4ALU is quite good already and got zen the 40%+ ipc gain.
The potentiall monothreading gains from 4ALU to 5ALU (or 6ALU) are going to be much less. But here, even a ~5% IPC increase is going to count a lot. And for (SMT2) multithread IPC gains, it's bound to be double digits.
The slight downside is more idle pipes means it would need gating to avoid loosing efficiency. Or a 4-way MT scheme; SMT2+?
This is just hand waving, nothing of value, for example your only waiting one extra cycle to execute from 4 wide Zen to 6 wide A12 and Zen has lower latency for simple ALU ops, So unless you have sustained 6 ALU ops a cycle over many cycles back to back your not gaining anything yet A12 has an IPC advantage. Why is that? How do you propose to load or store a damn thing while sustaining 6 ALU ops? Zen2 doesn't even have enough issue width right now to sustain the 4 ALU's + 3 AGU's. As i have already proved for SPEC int ( something you moar ALU guys have yet to do) x86 instructions with memory ops make up a very large amount of instructions.
going to 4 alu's alone did not get anywhere near 40% gain, if you want to be specific and correct, bulldozer could already do 4 ALU ops in a core in a single cycle. ( not that it would practically happen or you would want to) .
lets be clear here:
much improved L1I cache ( no more aliasing)
much improved L1D cache
improved instruction fetch/increased fetch
adding of a UOP cache
significantly improved cache hierarchy
dedicated hardware for stack handling ( store to load forwarding at the frontend of the pipeline)
increased instruction dispatch
significantly increased PRF (96 to 168)
improved branch predictors
improved prefetch
improved store forwarding
increased ALU's to 4.
All those thing got 40% performance uplift, not 4 ALU's FFS.
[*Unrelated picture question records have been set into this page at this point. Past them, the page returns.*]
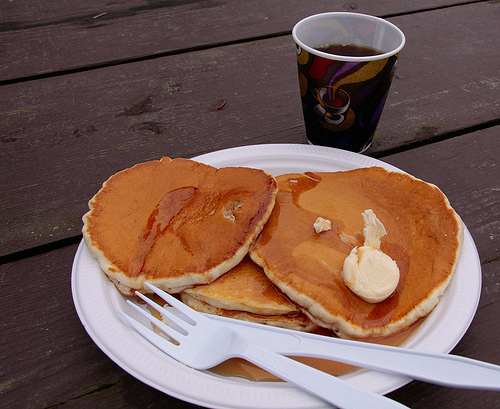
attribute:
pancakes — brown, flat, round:
[83, 157, 461, 340]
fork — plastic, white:
[117, 280, 409, 409]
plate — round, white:
[71, 142, 482, 409]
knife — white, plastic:
[156, 305, 499, 390]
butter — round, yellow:
[313, 209, 424, 303]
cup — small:
[291, 11, 408, 155]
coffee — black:
[313, 45, 384, 57]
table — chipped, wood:
[0, 1, 497, 407]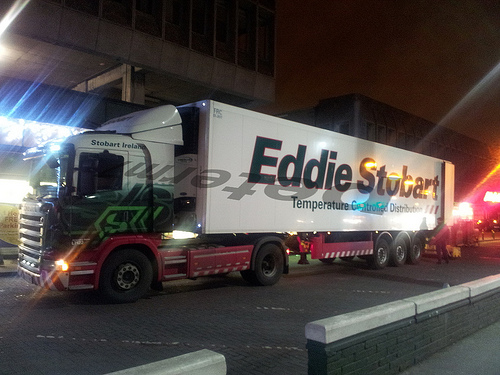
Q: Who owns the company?
A: Eddie Stobart.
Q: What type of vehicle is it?
A: Tractor trailer.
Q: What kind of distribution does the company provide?
A: Temperature controlled.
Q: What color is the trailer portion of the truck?
A: White.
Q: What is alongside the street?
A: Brick wall.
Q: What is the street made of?
A: Stones and bricks.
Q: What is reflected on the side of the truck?
A: Words.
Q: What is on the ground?
A: Wall.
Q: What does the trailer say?
A: Eddie Stobart.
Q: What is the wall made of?
A: Bricks and stone.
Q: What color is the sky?
A: Dark.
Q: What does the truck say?
A: Eddie Stobart.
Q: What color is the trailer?
A: White.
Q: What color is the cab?
A: White, green and red.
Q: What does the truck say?
A: Eddie Stobart.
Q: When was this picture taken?
A: Evening.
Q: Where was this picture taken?
A: A truck stop.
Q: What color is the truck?
A: White.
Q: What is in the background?
A: Lights.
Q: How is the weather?
A: Clear.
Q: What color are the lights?
A: Red.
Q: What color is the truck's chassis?
A: Red.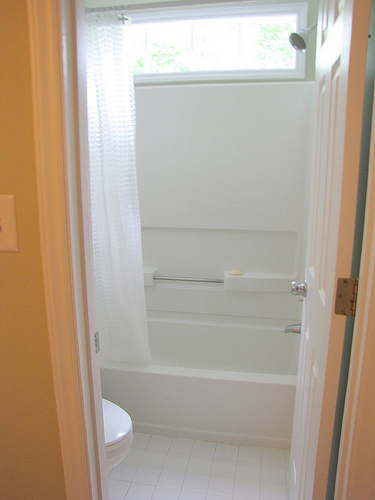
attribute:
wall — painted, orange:
[0, 0, 64, 498]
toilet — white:
[99, 396, 134, 481]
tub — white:
[99, 303, 295, 446]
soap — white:
[224, 267, 242, 275]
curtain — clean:
[84, 5, 155, 364]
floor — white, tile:
[103, 428, 287, 497]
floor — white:
[129, 447, 283, 497]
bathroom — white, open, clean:
[85, 0, 312, 498]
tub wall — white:
[126, 361, 287, 446]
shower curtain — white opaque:
[80, 11, 151, 362]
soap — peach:
[227, 269, 241, 278]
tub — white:
[105, 310, 288, 447]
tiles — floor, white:
[160, 454, 232, 492]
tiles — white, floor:
[161, 450, 238, 490]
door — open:
[276, 1, 358, 498]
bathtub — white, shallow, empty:
[102, 309, 298, 447]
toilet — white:
[103, 398, 132, 464]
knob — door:
[289, 281, 306, 296]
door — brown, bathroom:
[282, 0, 363, 498]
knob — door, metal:
[287, 280, 307, 298]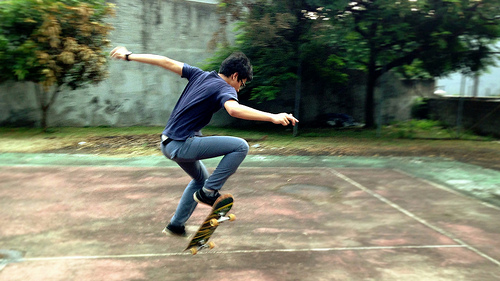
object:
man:
[110, 46, 300, 242]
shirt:
[161, 63, 239, 141]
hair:
[218, 51, 254, 82]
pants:
[158, 135, 249, 226]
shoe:
[161, 222, 193, 240]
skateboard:
[182, 193, 237, 255]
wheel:
[210, 218, 217, 226]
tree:
[0, 0, 117, 132]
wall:
[118, 1, 188, 44]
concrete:
[3, 161, 499, 279]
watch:
[125, 52, 133, 61]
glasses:
[240, 78, 246, 87]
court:
[2, 169, 492, 274]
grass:
[3, 128, 152, 140]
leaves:
[3, 4, 45, 24]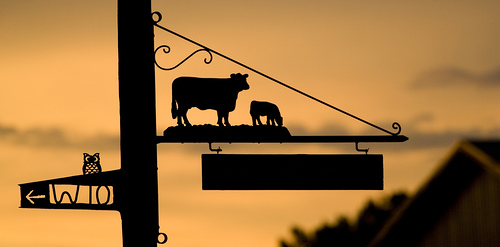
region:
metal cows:
[154, 59, 288, 150]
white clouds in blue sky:
[357, 12, 382, 43]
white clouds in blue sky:
[385, 78, 417, 113]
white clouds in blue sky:
[418, 38, 483, 72]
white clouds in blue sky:
[40, 32, 62, 56]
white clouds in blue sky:
[27, 63, 49, 101]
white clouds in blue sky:
[337, 25, 401, 70]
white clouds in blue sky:
[194, 198, 238, 228]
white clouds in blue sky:
[382, 48, 462, 86]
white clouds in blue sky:
[368, 11, 489, 78]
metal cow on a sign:
[244, 94, 292, 131]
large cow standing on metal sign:
[162, 65, 248, 141]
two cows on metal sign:
[155, 69, 292, 153]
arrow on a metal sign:
[17, 182, 51, 213]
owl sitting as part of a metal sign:
[71, 145, 110, 177]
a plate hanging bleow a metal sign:
[179, 138, 412, 198]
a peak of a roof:
[433, 126, 489, 180]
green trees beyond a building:
[303, 210, 372, 238]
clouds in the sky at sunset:
[404, 59, 493, 124]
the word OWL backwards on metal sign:
[34, 177, 123, 214]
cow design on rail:
[159, 69, 252, 123]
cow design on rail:
[247, 97, 289, 125]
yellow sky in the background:
[13, 0, 498, 230]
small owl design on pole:
[74, 145, 107, 176]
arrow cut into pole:
[15, 182, 52, 211]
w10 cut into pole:
[46, 181, 114, 208]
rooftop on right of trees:
[401, 122, 491, 199]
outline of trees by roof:
[289, 182, 420, 244]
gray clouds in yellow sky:
[391, 68, 496, 98]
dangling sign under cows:
[189, 152, 388, 192]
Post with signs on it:
[115, 2, 160, 246]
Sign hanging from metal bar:
[198, 145, 385, 189]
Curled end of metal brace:
[390, 120, 402, 132]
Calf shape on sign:
[247, 99, 287, 127]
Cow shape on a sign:
[171, 69, 248, 126]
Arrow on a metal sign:
[22, 184, 48, 205]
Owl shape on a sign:
[80, 152, 107, 179]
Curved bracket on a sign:
[150, 42, 215, 68]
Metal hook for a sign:
[350, 138, 371, 155]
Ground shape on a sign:
[165, 119, 292, 139]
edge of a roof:
[391, 195, 401, 204]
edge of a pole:
[152, 163, 160, 173]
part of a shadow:
[228, 227, 234, 239]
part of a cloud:
[379, 24, 391, 37]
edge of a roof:
[422, 214, 427, 225]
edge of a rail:
[306, 140, 313, 142]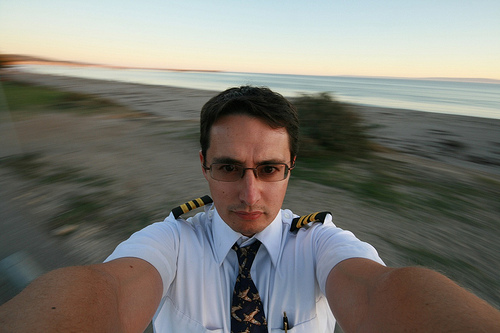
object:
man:
[0, 86, 500, 332]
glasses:
[202, 162, 295, 181]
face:
[204, 114, 292, 232]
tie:
[232, 239, 269, 332]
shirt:
[102, 194, 387, 333]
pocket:
[270, 314, 319, 332]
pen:
[282, 311, 290, 332]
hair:
[200, 86, 301, 173]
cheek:
[209, 178, 241, 197]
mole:
[220, 190, 225, 194]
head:
[197, 84, 301, 233]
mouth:
[230, 208, 269, 220]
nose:
[237, 168, 263, 207]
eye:
[219, 164, 239, 174]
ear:
[291, 152, 297, 169]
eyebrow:
[213, 155, 246, 165]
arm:
[0, 220, 179, 333]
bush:
[289, 92, 387, 166]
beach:
[0, 70, 500, 333]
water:
[15, 63, 499, 119]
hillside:
[0, 54, 74, 63]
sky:
[2, 1, 500, 79]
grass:
[0, 81, 63, 110]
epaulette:
[290, 211, 332, 231]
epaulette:
[170, 194, 216, 219]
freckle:
[51, 304, 56, 310]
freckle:
[128, 263, 133, 269]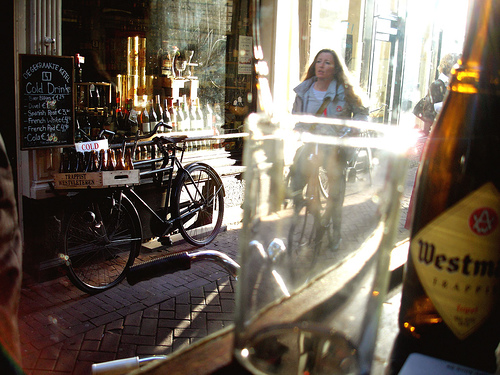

if you go back and look the initial thoughts of people like David Kanter were that Zen's 4:2 ALU:AGU configuration was sub optimal and 3:3 would have been better. Zen 2 comes along and makes it 4:3.... funny that.......
So instead of BS handwaving show me the money! Show me the SPEC int workload that has cycle over cycle over cycle the need to issue 6 ALU instructions while not loading or storing a thing.
im just going to quote agner:
Bottlenecks in AMD Ryzen The throughput of each core in the Ryzen is higher than on any previous AMD or Intel x86 processor, except for 256-bit vector instructions. Loops that fit into the µop cache can have a throughput of five instructions or six µops per clock cycle. Code that does not fit into the µop cache can have a throughput of four instructions or six µops or approximately 16 bytes of code per clock cycle, whichever is smaller. The 16 bytes fetch rate is a likely bottleneck for CPU intensive code with large loops.
funny how there nothing about ALU bottlenecks in his "optimization guide for assembly programmers and compiler makers" guide.